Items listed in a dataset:
========================================
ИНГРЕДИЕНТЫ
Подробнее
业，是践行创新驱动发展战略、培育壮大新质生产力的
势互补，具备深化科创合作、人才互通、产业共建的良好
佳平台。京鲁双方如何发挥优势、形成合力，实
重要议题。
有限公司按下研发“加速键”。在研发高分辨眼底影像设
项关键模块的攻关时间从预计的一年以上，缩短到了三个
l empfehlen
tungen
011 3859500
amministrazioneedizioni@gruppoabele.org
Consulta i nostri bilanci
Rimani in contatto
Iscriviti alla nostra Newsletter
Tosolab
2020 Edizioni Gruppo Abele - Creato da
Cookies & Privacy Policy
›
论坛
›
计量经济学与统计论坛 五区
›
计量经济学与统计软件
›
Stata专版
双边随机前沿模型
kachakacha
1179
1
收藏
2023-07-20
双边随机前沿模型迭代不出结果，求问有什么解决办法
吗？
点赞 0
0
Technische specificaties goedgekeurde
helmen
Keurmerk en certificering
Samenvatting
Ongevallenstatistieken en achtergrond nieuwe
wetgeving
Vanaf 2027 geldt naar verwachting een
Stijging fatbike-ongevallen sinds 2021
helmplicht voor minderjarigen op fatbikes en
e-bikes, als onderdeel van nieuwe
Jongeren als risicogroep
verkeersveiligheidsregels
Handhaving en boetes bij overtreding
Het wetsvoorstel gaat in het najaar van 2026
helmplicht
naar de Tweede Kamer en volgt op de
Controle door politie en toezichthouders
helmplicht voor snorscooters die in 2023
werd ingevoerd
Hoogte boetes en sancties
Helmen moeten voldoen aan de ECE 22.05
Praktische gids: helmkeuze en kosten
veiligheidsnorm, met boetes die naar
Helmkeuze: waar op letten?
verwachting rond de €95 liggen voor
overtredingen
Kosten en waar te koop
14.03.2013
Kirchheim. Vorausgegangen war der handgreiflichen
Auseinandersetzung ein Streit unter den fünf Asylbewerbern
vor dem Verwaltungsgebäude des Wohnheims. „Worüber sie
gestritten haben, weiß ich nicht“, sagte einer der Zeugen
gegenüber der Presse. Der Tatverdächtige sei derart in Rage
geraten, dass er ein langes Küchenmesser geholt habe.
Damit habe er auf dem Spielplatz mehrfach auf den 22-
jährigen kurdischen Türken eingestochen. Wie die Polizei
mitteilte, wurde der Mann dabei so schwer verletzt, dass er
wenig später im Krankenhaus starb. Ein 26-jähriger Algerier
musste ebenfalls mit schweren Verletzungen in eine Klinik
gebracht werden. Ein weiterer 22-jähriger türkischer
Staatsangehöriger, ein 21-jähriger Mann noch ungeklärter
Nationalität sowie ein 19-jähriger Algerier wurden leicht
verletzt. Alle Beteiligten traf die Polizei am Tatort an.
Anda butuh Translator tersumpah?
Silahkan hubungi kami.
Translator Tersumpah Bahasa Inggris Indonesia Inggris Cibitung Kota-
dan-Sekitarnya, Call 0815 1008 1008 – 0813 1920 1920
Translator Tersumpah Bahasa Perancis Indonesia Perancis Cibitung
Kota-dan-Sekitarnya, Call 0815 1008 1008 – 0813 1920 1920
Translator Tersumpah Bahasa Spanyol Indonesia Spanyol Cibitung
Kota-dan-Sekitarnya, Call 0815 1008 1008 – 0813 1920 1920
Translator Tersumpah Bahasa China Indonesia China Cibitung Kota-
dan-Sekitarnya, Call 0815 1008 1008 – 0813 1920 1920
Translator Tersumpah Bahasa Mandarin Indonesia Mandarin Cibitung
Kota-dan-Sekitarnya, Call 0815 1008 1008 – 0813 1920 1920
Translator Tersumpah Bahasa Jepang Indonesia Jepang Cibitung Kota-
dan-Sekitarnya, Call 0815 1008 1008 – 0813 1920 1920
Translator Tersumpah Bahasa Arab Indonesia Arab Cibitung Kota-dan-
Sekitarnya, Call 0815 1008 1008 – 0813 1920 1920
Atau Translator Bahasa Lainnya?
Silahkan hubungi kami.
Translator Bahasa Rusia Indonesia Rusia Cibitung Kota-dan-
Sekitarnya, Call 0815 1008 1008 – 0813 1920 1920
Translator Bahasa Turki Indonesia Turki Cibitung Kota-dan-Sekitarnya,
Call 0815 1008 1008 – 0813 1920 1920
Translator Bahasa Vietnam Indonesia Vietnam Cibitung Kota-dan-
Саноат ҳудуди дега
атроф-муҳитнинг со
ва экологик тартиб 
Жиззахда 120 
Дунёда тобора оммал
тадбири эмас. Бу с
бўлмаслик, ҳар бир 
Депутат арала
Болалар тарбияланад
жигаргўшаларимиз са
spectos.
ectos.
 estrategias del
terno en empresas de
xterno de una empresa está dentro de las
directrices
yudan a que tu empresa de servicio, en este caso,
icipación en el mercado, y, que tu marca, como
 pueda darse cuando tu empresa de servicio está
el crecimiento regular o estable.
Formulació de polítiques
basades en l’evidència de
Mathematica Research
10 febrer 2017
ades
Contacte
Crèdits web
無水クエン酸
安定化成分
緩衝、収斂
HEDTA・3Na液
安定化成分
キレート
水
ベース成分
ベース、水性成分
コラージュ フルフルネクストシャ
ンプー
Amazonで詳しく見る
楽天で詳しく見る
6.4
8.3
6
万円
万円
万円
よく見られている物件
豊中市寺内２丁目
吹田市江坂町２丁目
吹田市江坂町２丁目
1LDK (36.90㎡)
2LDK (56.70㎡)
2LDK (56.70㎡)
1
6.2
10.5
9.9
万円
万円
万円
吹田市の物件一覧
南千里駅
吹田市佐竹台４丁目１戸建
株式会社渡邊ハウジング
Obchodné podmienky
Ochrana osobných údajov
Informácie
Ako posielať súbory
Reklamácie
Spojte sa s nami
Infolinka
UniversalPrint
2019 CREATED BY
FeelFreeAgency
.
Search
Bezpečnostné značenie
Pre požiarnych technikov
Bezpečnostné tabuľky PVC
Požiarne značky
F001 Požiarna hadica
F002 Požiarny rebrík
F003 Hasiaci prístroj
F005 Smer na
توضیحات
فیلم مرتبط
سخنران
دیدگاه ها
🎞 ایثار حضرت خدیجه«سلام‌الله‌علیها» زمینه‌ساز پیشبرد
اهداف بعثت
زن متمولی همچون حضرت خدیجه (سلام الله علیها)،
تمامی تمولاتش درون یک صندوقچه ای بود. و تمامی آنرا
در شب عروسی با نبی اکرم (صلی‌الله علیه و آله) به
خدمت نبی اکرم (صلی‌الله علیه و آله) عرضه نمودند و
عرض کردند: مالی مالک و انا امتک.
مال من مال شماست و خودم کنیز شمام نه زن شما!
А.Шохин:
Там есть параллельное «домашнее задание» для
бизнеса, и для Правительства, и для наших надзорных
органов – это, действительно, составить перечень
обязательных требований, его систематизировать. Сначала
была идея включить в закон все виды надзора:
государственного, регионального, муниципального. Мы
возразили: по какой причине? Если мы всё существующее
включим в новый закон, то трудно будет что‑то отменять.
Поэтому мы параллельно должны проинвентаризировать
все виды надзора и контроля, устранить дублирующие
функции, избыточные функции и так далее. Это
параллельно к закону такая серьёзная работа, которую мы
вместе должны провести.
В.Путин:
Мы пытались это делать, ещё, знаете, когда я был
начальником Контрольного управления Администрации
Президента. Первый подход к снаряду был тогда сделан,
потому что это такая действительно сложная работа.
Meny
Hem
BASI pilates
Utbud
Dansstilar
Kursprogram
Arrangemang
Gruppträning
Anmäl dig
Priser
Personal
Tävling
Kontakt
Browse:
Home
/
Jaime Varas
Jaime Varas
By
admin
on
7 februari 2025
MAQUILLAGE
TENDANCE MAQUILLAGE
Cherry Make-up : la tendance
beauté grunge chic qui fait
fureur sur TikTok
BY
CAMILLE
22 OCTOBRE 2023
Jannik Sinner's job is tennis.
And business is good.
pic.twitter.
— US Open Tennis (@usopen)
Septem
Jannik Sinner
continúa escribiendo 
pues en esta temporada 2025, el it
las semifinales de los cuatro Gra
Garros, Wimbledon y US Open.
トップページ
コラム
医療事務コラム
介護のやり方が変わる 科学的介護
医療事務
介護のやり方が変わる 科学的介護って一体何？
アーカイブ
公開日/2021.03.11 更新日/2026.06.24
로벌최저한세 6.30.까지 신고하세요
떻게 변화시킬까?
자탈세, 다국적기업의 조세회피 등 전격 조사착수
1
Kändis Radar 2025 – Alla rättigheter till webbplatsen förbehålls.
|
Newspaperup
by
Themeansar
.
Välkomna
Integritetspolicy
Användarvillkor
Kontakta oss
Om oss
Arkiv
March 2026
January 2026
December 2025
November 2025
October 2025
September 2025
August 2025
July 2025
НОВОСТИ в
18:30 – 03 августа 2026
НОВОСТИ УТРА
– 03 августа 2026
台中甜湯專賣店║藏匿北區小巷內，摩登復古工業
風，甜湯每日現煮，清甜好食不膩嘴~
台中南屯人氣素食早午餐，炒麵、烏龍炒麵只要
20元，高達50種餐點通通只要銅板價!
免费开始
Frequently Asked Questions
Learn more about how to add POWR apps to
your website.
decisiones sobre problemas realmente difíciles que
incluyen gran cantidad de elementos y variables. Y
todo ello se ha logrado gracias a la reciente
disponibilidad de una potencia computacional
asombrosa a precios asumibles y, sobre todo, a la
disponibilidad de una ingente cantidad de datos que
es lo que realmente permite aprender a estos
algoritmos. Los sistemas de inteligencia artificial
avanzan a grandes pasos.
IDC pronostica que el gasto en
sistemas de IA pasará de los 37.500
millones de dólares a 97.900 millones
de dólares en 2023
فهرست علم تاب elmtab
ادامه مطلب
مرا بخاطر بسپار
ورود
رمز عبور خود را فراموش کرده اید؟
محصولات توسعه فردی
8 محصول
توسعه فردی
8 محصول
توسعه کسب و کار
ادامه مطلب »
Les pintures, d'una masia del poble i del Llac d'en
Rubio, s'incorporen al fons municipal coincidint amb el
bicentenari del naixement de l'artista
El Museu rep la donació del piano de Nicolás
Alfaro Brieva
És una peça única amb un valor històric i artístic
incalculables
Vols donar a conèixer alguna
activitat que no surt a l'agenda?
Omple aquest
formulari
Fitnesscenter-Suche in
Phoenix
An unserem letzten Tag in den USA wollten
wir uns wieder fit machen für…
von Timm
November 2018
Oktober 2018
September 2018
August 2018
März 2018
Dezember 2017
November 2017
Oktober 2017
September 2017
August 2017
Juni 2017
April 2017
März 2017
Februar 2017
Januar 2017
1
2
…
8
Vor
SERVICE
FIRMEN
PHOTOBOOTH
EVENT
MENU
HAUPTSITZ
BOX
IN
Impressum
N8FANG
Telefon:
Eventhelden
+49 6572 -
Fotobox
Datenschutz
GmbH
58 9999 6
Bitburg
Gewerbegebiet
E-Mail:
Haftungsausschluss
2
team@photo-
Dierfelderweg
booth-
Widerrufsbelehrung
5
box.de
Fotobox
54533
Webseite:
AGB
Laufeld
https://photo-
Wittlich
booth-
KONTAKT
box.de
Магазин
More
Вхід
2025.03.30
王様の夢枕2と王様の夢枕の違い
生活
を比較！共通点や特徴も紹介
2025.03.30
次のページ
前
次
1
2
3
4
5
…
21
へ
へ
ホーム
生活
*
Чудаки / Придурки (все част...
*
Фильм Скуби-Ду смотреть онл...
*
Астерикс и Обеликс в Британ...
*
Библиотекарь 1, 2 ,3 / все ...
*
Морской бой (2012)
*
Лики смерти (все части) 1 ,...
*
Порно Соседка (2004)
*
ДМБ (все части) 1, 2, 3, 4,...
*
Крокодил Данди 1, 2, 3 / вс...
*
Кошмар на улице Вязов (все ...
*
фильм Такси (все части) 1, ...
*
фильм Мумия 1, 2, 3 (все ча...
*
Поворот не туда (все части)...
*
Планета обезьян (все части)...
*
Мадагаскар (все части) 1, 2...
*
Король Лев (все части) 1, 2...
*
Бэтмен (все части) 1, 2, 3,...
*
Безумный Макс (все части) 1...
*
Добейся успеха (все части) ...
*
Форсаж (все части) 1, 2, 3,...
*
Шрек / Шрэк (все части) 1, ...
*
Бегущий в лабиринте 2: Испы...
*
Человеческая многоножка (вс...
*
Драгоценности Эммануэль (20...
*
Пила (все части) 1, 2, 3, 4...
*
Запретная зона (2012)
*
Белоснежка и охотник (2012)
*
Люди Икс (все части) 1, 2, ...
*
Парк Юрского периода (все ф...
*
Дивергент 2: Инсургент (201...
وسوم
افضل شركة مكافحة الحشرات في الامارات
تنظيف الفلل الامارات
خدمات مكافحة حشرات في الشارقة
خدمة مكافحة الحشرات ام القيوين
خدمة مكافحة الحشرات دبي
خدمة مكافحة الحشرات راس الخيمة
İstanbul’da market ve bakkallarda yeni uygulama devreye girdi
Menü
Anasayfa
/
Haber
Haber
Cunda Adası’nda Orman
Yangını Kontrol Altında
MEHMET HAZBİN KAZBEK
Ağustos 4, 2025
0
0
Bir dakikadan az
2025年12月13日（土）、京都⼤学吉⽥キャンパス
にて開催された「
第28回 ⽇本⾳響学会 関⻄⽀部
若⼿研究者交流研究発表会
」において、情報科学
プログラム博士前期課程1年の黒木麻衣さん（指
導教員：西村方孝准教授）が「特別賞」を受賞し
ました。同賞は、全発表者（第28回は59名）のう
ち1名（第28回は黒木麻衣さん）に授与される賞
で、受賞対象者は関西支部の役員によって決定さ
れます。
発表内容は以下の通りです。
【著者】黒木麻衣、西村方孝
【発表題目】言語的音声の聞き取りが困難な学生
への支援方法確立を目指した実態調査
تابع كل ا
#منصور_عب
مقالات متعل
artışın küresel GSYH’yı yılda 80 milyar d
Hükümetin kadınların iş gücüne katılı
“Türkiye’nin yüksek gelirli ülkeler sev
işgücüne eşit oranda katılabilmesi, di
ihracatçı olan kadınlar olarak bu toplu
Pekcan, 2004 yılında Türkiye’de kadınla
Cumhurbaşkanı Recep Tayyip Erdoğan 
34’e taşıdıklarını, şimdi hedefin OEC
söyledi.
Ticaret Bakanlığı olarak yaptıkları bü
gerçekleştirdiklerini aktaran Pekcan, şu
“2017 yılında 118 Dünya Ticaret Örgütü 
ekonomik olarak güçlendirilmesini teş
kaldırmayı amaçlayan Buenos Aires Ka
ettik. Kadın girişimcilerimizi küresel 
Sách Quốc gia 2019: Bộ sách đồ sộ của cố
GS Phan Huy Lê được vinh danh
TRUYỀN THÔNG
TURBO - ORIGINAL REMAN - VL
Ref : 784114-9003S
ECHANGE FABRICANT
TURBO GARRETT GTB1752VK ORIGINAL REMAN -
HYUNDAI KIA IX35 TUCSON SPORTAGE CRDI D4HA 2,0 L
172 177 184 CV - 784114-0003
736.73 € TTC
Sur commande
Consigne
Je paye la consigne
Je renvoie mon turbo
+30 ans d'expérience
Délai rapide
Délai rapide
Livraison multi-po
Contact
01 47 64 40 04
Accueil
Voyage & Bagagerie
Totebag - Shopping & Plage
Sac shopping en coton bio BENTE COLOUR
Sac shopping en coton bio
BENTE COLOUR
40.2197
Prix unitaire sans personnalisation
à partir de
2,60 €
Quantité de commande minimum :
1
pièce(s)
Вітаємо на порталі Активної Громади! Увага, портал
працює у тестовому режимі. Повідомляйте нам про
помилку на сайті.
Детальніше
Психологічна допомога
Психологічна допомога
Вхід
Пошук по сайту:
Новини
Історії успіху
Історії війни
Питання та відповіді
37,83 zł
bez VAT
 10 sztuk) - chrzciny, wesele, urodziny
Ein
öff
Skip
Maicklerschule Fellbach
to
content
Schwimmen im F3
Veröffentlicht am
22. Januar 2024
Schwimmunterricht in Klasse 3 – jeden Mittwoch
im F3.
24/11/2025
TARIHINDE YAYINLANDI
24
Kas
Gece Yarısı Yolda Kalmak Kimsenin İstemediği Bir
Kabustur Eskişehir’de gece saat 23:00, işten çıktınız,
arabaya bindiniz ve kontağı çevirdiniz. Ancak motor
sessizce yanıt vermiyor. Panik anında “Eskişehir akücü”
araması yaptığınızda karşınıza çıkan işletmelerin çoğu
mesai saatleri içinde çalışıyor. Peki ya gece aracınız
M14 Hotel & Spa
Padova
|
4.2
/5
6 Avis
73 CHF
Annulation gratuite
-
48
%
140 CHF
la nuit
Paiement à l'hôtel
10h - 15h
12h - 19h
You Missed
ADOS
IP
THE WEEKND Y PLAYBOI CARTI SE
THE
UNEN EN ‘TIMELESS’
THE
========================================
WHAT IS EXPECTED:
Could you write out the records word for word, from their very start through the line that contains "mitteilte, wurde der", with that line included?

RESULT FOR THIS TASK:
ИНГРЕДИЕНТЫ
Подробнее
业，是践行创新驱动发展战略、培育壮大新质生产力的
势互补，具备深化科创合作、人才互通、产业共建的良好
佳平台。京鲁双方如何发挥优势、形成合力，实
重要议题。
有限公司按下研发“加速键”。在研发高分辨眼底影像设
项关键模块的攻关时间从预计的一年以上，缩短到了三个
l empfehlen
tungen
011 3859500
amministrazioneedizioni@gruppoabele.org
Consulta i nostri bilanci
Rimani in contatto
Iscriviti alla nostra Newsletter
Tosolab
2020 Edizioni Gruppo Abele - Creato da
Cookies & Privacy Policy
›
论坛
›
计量经济学与统计论坛 五区
›
计量经济学与统计软件
›
Stata专版
双边随机前沿模型
kachakacha
1179
1
收藏
2023-07-20
双边随机前沿模型迭代不出结果，求问有什么解决办法
吗？
点赞 0
0
Technische specificaties goedgekeurde
helmen
Keurmerk en certificering
Samenvatting
Ongevallenstatistieken en achtergrond nieuwe
wetgeving
Vanaf 2027 geldt naar verwachting een
Stijging fatbike-ongevallen sinds 2021
helmplicht voor minderjarigen op fatbikes en
e-bikes, als onderdeel van nieuwe
Jongeren als risicogroep
verkeersveiligheidsregels
Handhaving en boetes bij overtreding
Het wetsvoorstel gaat in het najaar van 2026
helmplicht
naar de Tweede Kamer en volgt op de
Controle door politie en toezichthouders
helmplicht voor snorscooters die in 2023
werd ingevoerd
Hoogte boetes en sancties
Helmen moeten voldoen aan de ECE 22.05
Praktische gids: helmkeuze en kosten
veiligheidsnorm, met boetes die naar
Helmkeuze: waar op letten?
verwachting rond de €95 liggen voor
overtredingen
Kosten en waar te koop
14.03.2013
Kirchheim. Vorausgegangen war der handgreiflichen
Auseinandersetzung ein Streit unter den fünf Asylbewerbern
vor dem Verwaltungsgebäude des Wohnheims. „Worüber sie
gestritten haben, weiß ich nicht“, sagte einer der Zeugen
gegenüber der Presse. Der Tatverdächtige sei derart in Rage
geraten, dass er ein langes Küchenmesser geholt habe.
Damit habe er auf dem Spielplatz mehrfach auf den 22-
jährigen kurdischen Türken eingestochen. Wie die Polizei
mitteilte, wurde der Mann dabei so schwer verletzt, dass er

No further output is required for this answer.